I'm going to share some numbers that might make people uncomfortable. Good. They should be uncomfortable. I've been uncomfortable with them for two years.
I coordinate creator campaigns. That's my job. I find the right people, negotiate the rates, manage the timelines, make sure everyone gets paid. And in doing that job, I see every single rate card, every single offer, every single negotiation. I see who gets offered what. And I can tell you, categorically, that there is a pay gap.
Let's Talk Numbers
I'm not going to name specific campaigns or creators because that's not fair to anyone. But I can tell you patterns. And the pattern is this: creators from underrepresented communities — Black, South Asian, East Asian, Latinx — are consistently offered lower rates than their white counterparts with comparable audience sizes and engagement rates.
I'm not talking about a small difference. On average, across the campaigns I've worked on over the past 18 months, the gap is somewhere between 20-35%. For the same deliverables. The same audience size. Sometimes better engagement rates.
And before someone says “well maybe it's about the niche” or “maybe the content quality varies” — no. I've controlled for that. I literally made a spreadsheet. (Yes, I'm that person.) Same niche, same quality, same metrics. The gap is still there.
Why It Happens
Part of it is systemic. The algorithm favours certain faces and certain aesthetics — there's been enough research on this that I don't need to relitigate it here. So creators of colour often have smaller followings not because their content is worse, but because the platform literally shows it to fewer people.

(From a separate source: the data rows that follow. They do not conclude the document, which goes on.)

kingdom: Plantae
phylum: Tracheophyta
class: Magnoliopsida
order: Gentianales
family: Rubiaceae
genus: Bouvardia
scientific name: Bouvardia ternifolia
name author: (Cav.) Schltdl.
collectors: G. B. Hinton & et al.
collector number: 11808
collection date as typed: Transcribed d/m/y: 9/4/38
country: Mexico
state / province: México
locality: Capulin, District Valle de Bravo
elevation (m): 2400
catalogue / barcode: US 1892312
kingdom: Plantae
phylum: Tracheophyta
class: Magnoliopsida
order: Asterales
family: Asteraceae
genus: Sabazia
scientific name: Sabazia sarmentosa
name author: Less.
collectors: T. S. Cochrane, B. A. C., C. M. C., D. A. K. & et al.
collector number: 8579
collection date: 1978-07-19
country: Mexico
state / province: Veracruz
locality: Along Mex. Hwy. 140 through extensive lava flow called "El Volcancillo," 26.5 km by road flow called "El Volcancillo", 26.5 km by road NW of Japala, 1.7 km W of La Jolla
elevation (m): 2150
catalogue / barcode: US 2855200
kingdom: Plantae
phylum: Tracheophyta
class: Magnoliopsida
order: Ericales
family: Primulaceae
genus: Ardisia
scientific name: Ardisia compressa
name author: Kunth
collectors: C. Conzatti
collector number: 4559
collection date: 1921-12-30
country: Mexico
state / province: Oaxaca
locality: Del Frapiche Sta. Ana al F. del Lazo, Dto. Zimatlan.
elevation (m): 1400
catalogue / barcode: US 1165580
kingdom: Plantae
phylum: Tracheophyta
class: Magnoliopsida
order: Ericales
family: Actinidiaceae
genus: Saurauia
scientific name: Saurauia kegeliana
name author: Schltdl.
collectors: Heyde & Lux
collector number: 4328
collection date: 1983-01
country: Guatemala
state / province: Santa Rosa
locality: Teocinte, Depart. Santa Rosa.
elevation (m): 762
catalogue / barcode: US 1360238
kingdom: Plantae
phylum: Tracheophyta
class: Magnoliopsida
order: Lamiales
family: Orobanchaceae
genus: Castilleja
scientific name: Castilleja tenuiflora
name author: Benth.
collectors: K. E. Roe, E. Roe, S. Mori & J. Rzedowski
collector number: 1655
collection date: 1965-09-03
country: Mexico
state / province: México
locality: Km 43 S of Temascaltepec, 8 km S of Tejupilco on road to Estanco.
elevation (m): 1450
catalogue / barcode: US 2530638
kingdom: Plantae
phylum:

And then brands use follower count as the primary metric for setting rates. So the algorithmic bias becomes a pay gap. It's a feedback loop and it's really hard to break.
The other part is just... bias. I've sat in meetings where a brand will look at two creators with identical metrics and say they want to “allocate more budget” to the one with the more “mainstream” audience. Mainstream. You know what that means. I know what that means. Everyone in the room knows what that means.
What “Better” Looks Like (and Why It's Not Enough)
Things are improving. Slowly. More brands are committing to equitable rate cards. Some are specifically allocating budget for creators from underrepresented communities. A few — a very few — are actually auditing their historical spend and correcting for past gaps.
But here's why I say it's not enough: most of this progress is driven by PR pressure, not genuine commitment. Brands started paying attention to this in 2020, for obvious reasons. Some of them have followed through. A lot of them haven't. And the ones who made public commitments and then quietly went back to business as usual? That's almost worse than never saying anything at all.
What We Do About It at Mosaic
I'm not going to pretend we've solved this. We haven't. But here's what we do: we negotiate rates based on deliverables and engagement, not follower count alone. We push back when brands offer lower rates to diverse creators. We have difficult conversations. Regularly.
And honestly? We've lost business over it. There have been brands who've gone with another agency because we wouldn't agree to pay a Black creator less than a white creator for the same work. That stings. Financially and otherwise. But I can sleep at night, so there's that.
Amani always says that the point of Mosaic isn't just to get diverse creators into campaigns — it's to make sure they're valued equally once they're there. That sounds obvious. It really should be obvious. But if it were, I wouldn't need to write this article.
To the Creators Reading This
Know your worth. And I don't mean that in a motivational poster way. I mean literally know the market rate for your deliverables at your audience size with your engagement rate. There are resources out there now — rate calculators, creator communities, transparency databases. Use them. And if a brand offers you significantly less than market rate, push back. Or walk away. Or come talk to us.
The creator economy has the potential to be genuinely democratising. Anyone with a phone and a perspective can build an audience and get paid for their work. That's incredible. But potential isn't the same as reality. And until the pay gap closes — really closes, not just in press releases — we've got work to do.
I'll keep making spreadsheets.
Maria D. is Creator Coordinator at Mosaic Collective. She has strong opinions about rate transparency and even stronger opinions about people who don't reply to emails.